I loved my grandmother despite all her despicable acts, because she was my grandmother, but I loathed all her despicable acts.
I hear these words in my head, rattling around like spare change. To think someone is conveying words to me in a voluble tone is pseudo. Could that be the actual explanation? I can hear an inner voice, another inner voice, because it is not my inner voice. Those are the only times that I wish humming and buzzing would emerge in my head.
The voice will not give me peace, not a second, jamming insane-sane thoughts into my cranium. I do not know, purpose or logic, of the voice undermining my inner voice. It appears, disappears, but never for too long. The only time I find peace, most of the time, is when the migraines and headaches expand in my head. They are painful and excruciating, around and around the hypothetical pins and razor blades go inside my skull, maximizing my splitting headache, wishing there was some way to release the pressure, expel the pressure.

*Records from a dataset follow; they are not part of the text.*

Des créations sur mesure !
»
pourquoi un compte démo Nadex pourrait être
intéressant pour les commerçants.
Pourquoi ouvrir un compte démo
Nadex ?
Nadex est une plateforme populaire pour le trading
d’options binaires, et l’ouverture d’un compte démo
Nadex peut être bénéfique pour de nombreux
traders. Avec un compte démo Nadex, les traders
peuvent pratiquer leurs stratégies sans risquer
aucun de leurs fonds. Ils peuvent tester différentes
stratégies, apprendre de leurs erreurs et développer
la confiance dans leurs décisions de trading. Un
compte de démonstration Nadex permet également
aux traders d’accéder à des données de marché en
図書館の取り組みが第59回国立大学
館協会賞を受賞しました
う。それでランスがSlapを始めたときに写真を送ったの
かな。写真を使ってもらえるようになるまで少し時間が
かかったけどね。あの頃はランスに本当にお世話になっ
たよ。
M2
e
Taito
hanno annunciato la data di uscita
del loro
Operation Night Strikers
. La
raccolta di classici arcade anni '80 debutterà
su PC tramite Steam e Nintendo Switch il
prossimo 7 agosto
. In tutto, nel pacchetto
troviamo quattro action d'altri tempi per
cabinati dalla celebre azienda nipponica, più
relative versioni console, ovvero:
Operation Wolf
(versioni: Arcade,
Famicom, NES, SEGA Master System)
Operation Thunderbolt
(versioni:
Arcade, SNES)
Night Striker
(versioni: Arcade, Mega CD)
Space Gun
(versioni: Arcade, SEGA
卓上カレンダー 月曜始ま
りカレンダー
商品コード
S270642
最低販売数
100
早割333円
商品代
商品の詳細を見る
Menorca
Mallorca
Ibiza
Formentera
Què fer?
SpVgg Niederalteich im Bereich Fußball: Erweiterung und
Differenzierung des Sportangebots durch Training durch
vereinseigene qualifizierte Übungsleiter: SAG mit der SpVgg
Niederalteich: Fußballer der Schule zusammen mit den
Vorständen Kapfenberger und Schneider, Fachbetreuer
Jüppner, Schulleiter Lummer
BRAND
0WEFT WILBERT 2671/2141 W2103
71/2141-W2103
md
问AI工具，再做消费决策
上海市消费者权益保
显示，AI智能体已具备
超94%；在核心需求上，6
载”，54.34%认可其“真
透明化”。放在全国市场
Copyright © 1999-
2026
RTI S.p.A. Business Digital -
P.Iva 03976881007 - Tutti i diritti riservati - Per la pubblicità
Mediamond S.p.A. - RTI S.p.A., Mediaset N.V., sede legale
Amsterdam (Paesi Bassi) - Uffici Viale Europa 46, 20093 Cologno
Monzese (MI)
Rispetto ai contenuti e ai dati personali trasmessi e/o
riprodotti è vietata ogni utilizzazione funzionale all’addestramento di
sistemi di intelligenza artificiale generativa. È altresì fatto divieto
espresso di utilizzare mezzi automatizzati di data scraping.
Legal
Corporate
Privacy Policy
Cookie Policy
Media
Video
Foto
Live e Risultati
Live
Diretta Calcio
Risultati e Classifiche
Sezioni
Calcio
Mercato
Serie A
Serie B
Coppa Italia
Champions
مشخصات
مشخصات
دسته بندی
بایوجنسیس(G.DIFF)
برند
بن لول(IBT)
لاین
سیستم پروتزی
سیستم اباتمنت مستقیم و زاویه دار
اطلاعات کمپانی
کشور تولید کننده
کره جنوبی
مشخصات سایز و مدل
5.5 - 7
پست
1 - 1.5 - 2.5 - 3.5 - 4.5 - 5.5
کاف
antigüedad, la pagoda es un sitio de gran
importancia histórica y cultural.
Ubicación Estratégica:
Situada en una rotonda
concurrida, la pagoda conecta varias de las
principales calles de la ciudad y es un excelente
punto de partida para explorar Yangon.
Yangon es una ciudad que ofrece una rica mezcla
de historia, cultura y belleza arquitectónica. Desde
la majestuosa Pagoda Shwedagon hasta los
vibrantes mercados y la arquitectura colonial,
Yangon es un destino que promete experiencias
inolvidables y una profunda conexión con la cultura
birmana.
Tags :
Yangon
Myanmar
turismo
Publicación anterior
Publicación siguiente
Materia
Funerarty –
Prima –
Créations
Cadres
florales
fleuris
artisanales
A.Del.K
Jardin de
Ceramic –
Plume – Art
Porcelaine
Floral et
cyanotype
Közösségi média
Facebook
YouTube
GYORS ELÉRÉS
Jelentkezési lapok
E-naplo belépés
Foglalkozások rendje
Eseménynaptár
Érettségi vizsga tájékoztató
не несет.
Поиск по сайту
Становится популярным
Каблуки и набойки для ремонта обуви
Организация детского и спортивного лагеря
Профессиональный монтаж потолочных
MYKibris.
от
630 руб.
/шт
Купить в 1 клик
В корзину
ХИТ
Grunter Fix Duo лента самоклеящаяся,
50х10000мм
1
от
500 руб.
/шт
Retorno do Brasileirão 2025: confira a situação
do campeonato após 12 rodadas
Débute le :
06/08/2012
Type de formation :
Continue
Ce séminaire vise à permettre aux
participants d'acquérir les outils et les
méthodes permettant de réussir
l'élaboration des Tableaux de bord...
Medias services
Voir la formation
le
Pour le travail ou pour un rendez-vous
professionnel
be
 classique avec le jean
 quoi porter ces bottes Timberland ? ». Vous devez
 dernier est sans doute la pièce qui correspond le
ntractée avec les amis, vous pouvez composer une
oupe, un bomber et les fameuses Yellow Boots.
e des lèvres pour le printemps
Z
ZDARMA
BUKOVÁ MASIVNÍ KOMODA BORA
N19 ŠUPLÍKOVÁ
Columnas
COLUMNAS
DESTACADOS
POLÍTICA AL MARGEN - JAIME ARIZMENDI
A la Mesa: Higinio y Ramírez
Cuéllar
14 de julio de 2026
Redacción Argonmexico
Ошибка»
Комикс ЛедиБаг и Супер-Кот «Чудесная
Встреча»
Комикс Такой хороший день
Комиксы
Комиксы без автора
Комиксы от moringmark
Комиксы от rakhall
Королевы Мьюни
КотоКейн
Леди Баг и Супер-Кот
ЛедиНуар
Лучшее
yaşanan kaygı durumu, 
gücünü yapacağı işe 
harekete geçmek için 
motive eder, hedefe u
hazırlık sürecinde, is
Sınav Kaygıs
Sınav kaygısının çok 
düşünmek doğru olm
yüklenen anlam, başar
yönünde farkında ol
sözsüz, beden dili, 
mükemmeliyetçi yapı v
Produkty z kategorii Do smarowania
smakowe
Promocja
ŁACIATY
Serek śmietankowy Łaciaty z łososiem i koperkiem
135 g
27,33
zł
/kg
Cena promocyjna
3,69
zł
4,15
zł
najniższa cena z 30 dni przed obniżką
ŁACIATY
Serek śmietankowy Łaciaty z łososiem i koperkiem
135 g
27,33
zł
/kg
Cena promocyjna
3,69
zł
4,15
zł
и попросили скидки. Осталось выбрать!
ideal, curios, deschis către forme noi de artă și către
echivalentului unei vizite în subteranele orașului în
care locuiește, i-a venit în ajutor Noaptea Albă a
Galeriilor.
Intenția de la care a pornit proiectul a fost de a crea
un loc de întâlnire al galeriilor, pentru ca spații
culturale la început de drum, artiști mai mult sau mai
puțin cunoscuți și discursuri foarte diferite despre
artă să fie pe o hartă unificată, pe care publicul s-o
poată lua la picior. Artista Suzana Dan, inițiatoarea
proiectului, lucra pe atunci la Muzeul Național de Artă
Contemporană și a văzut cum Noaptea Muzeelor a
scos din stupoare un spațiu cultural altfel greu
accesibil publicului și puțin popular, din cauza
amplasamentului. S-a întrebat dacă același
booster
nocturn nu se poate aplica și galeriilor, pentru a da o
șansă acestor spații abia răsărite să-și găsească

I do not recognize this calm, pitched voice in my head. The things it is says about my family, people, and me are heinous. My inner voice argues with it, the spars last longer than sixty minutes, for karma, who controls my fate. I do not want karma to hear these things and confuse them with my inner thoughts. Those are not my inner thoughts, those are someone’s inner thoughts. I do not know what to do. I need something, something bad, something like a divine intervention, or just a regular intervention. I do not know where the voice is coming from, but I do know it is not from a higher power.